Technical information
- Licensing authority: FCC
- Facility ID: 9737
- Class: C
- Power: 1,000 watts day; 890 watts night;
- Transmitter coordinates: 47°37′44.3″N 122°39′56.5″W﻿ / ﻿47.628972°N 122.665694°W

Links
- Public license information: Public file; LMS;
- Webcast: Listen live
- Website: www.kitz1400.com

= KITZ =

Radio station in state of Washington, U.S.

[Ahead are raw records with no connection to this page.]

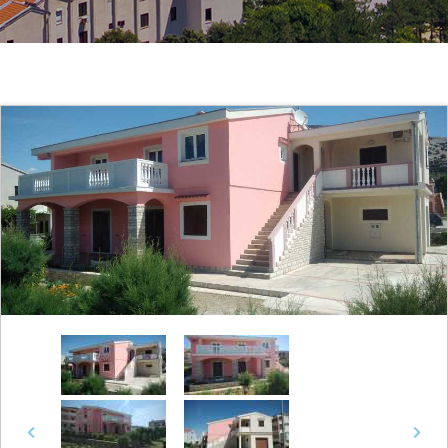
Previous
Next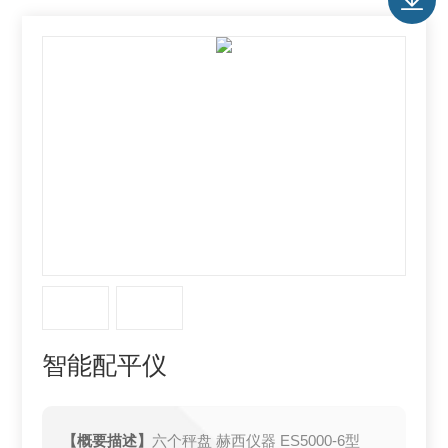
智能配平仪
【概要描述】
六个秤盘 赫西仪器 ES5000-6型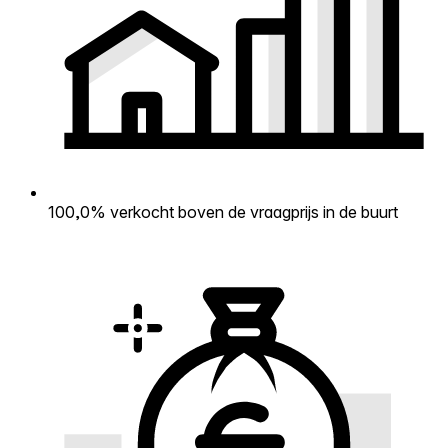
100,0% verkocht boven de vraagprijs in de buurt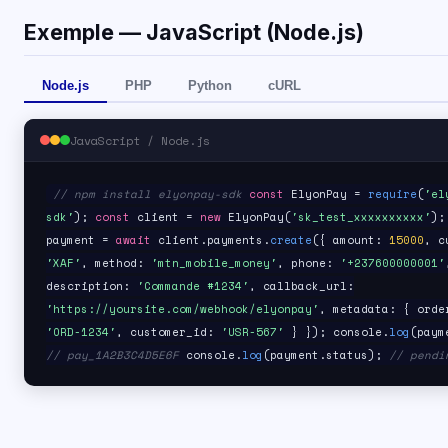
Exemple — JavaScript (Node.js)
Node.js
PHP
Python
cURL
JavaScript / Node.js
// npm install elyonpay-sdk
const
ElyonPay =
require
(
'el
sdk'
);
const
client =
new
ElyonPay(
'sk_test_xxxxxxxxxx'
)
payment =
await
client.payments.
create
({ amount:
15000
, c
'XAF'
, method:
'mtn_mobile_money'
, phone:
'+237600000001'
description:
'Commande #1234'
, callback_url:
'https://yoursite.com/webhook/elyonpay'
, metadata: { orde
'ORD-1234'
, customer_id:
'USR-567'
} }); console.
log
(paym
// pay_1A2B3C4D5E6F
console.
log
(payment.status);
// pendi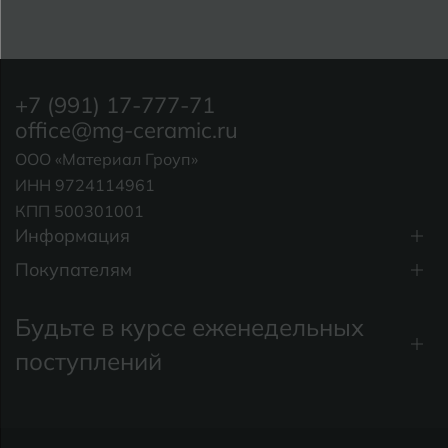
+7 (991) 17-777-71
office@mg-ceramic.ru
ООО «Материал Гроуп»
ИНН 9724114961
КПП 500301001
Информация
Покупателям
Будьте в курсе еженедельных
поступлений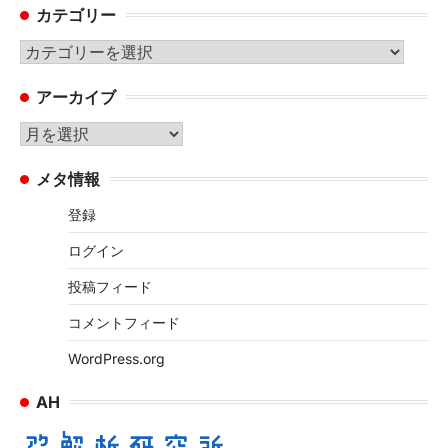
カテゴリー
カ
テ
アーカイブ
ゴ
リ
ア
ー
ー
メタ情報
カ
イ
登録
ブ
ログイン
投稿フィード
コメントフィード
WordPress.org
AH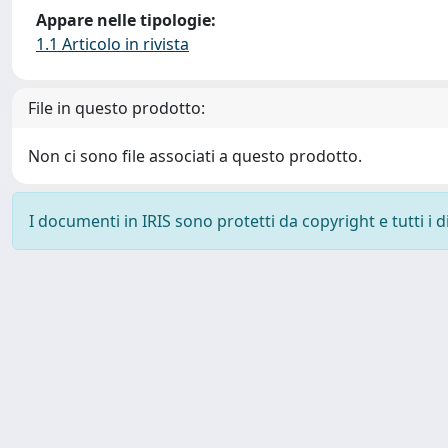
Appare nelle tipologie:
1.1 Articolo in rivista
File in questo prodotto:
Non ci sono file associati a questo prodotto.
I documenti in IRIS sono protetti da copyright e tutti i di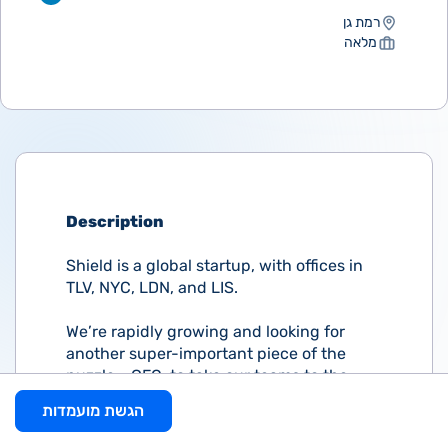
רמת גן
מלאה
Description
Shield is a global startup, with offices in
TLV, NYC, LDN, and LIS.
We’re rapidly growing and looking for
another super-important piece of the
puzzle - CFO, to take our teams to the
next level!
הגשת מועמדות
Responsibilities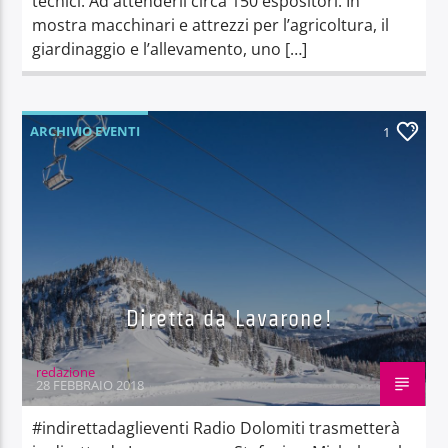
tecnici. Ad attenderli circa 150 espositori. In
mostra macchinari e attrezzi per l’agricoltura, il
giardinaggio e l’allevamento, uno […]
ARCHIVIO EVENTI
1
Diretta da Lavarone!
redazione
28 FEBBRAIO 2018
#indirettadaglieventi Radio Dolomiti trasmetterà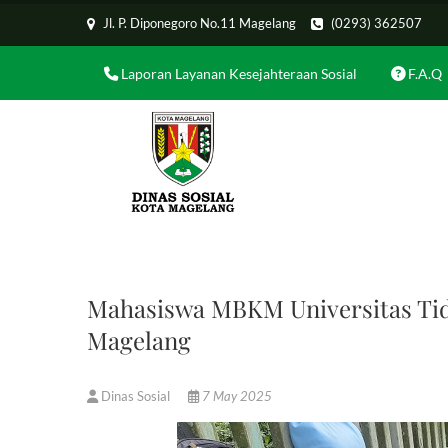
Skip
Jl. P. Diponegoro No.11 Magelang
(0293) 362507
to
content
Laporan Layanan Kesejahteraan Sosial
F.A.Q
Dinas Sosial Kota
WEBSITE RESMI DINAS SOSIAL KOT
Mahasiswa MBKM Universitas Tida
Magelang
Dinas Sosial
7 May 2025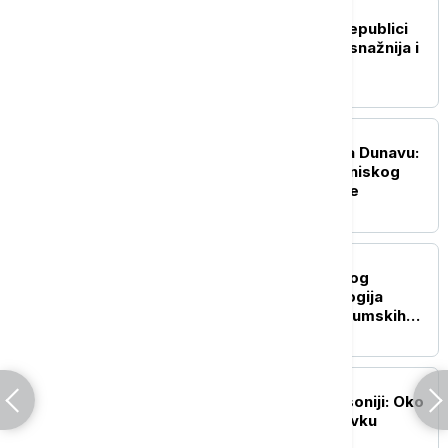
EVROPA
Dodik: Podrška Srbije Republici
Srpskoj nikada nije bila snažnija i
konkretnija
EVROPA
Dramatična operacija na Dunavu:
Potopljene barže zbog niskog
vodostaja kod nuklearke
EVROPA
Vatrogasci dobijaju novog
saveznika: Kako tehnologija
pomaže u borbi protiv šumskih
požara
EVROPA
Masovni protesti u Saksoniji: Oko
10.000 ljudi tražilo ostavku
savezne vlade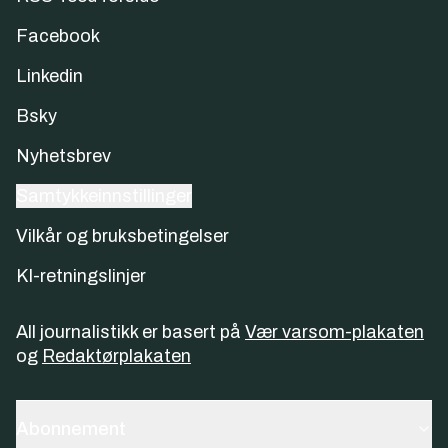
Facebook
Linkedin
Bsky
Nyhetsbrev
Samtykkeinnstillinger
Vilkår og bruksbetingelser
KI-retningslinjer
All journalistikk er basert på
Vær varsom-plakaten
og
Redaktørplakaten
Abonnement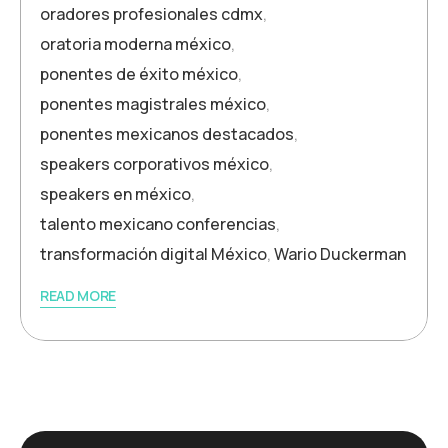
oradores profesionales cdmx
,
oratoria moderna méxico
,
ponentes de éxito méxico
,
ponentes magistrales méxico
,
ponentes mexicanos destacados
,
speakers corporativos méxico
,
speakers en méxico
,
talento mexicano conferencias
,
transformación digital México
,
Wario Duckerman
READ MORE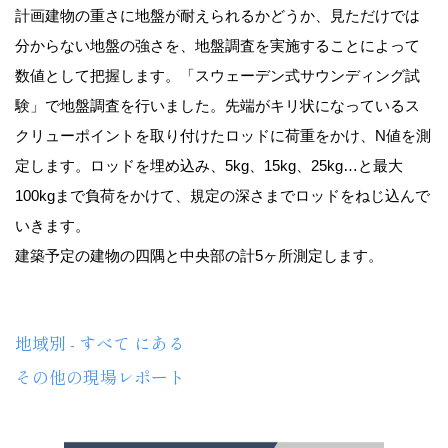
計画建物の重さに地盤が耐えられるかどうか、見ただけでは
分からない地盤の強さを、地盤調査を実施することによって
数値として把握します。「スウェーデン式サウンディング試
験」で地盤調査を行いました。先端がキリ状になっているス
クリューポイントを取り付けたロッドに荷重をかけ、N値を測
定します。ロッドを埋め込み、5kg、15kg、25kg…と最大
100kgまで負荷をかけて、規定の深さまでロッドをねじ込んで
いきます。
建築予定の建物の四隅と中央部の計5ヶ所測定します。
地域別 - すべて にある
その他の現場レポート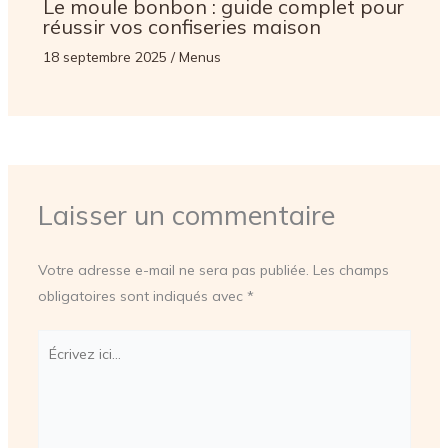
Le moule bonbon : guide complet pour
réussir vos confiseries maison
18 septembre 2025
/
Menus
Laisser un commentaire
Votre adresse e-mail ne sera pas publiée.
Les champs
obligatoires sont indiqués avec
*
Écrivez
ici…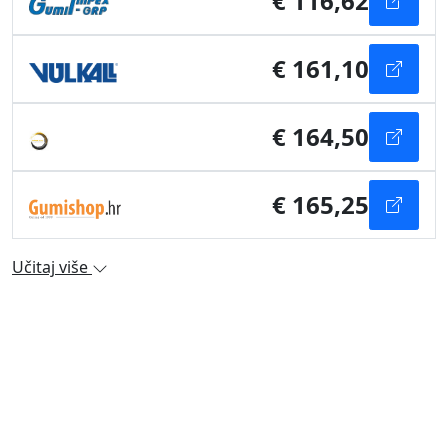
€ 116,62
€ 161,10
€ 164,50
€ 165,25
Učitaj više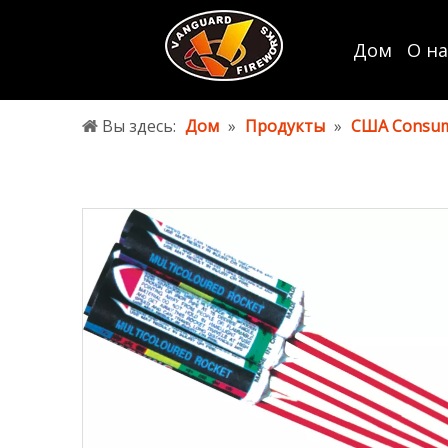
Дом
О на
Вы здесь:
Дом
»
Продукты
»
США Consum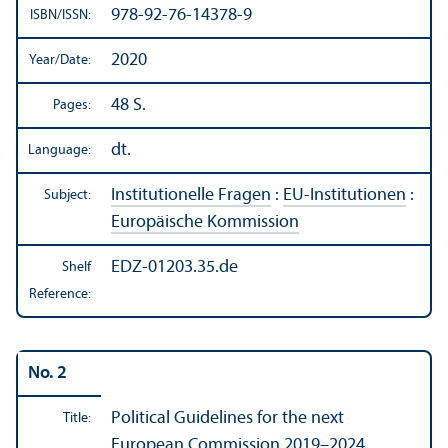
978-92-76-14378-9
ISBN/
ISSN:
2020
Year/
Date:
48 S.
Pages:
dt.
Language:
Institutionelle Fragen
:
EU-Institutionen
:
Subject:
Europäische Kommission
EDZ-01203.35.de
Shelf
Reference:
No. 2
Political Guidelines for the next
Title:
European Commission 2019–2024.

KITZ (1400 AM "Megatalk 920 and 1400") was a commercial radio station featuring a talk radio format, simulcast with KGTK (920 AM) in Olympia. Licensed to Silverdale, Washington, KITZ served the Puget Sound Region, including Seattle and Tacoma. KITZ Radio, Inc. was owned by two gun-rights groups: the Second Amendment Foundation and its affiliate, the Citizens Committee for the Right to Keep and Bear Arms. Its main studio and production facilities were on Mile High Drive in Port Orchard.

By day, KITZ was powered at 1,000 watts, using a non-directional antenna. At night, there was a slight reduction of power to 890 watts. The transmitter was on Tibardis Road NW in Silverdale.

==Programming==
KITZ and KGTK aired a mix of local and nationally syndicated conservative talk shows. Syndicated programs included The Dana Show with Dana Loesch, Brian Kilmeade and Friends, The Ramsey Show with Dave Ramsey, The Guy Benson Show and Good Day Live with Doug Stephan. Other programs, including Gun Talk with Tom Gresham, dealt with gun owners and their rights. Local programs included Outlaw Radio Network on Wednesday and Sunday nights.

==History==
The station signed on the air on October 15, 1952. Its original call sign was KTNT and it was based in Tacoma. KTNT was owned by the Tacoma News Tribune; the newspaper also owned KTNT-TV (now KSTW) and KTNT-FM (now KIRO-FM). In 1983, the AM station became KPMA, which broadcast until 1985.

The station was relaunched in 1986 as KITZ, under the ownership of Silversound Broadcasting Company. Its city of license was transferred to Silverdale.

KITZ and KGTK suspended broadcasting operations in January 2025. The Federal Communications Commission cancelled KITZ’s license on July 28, 2025.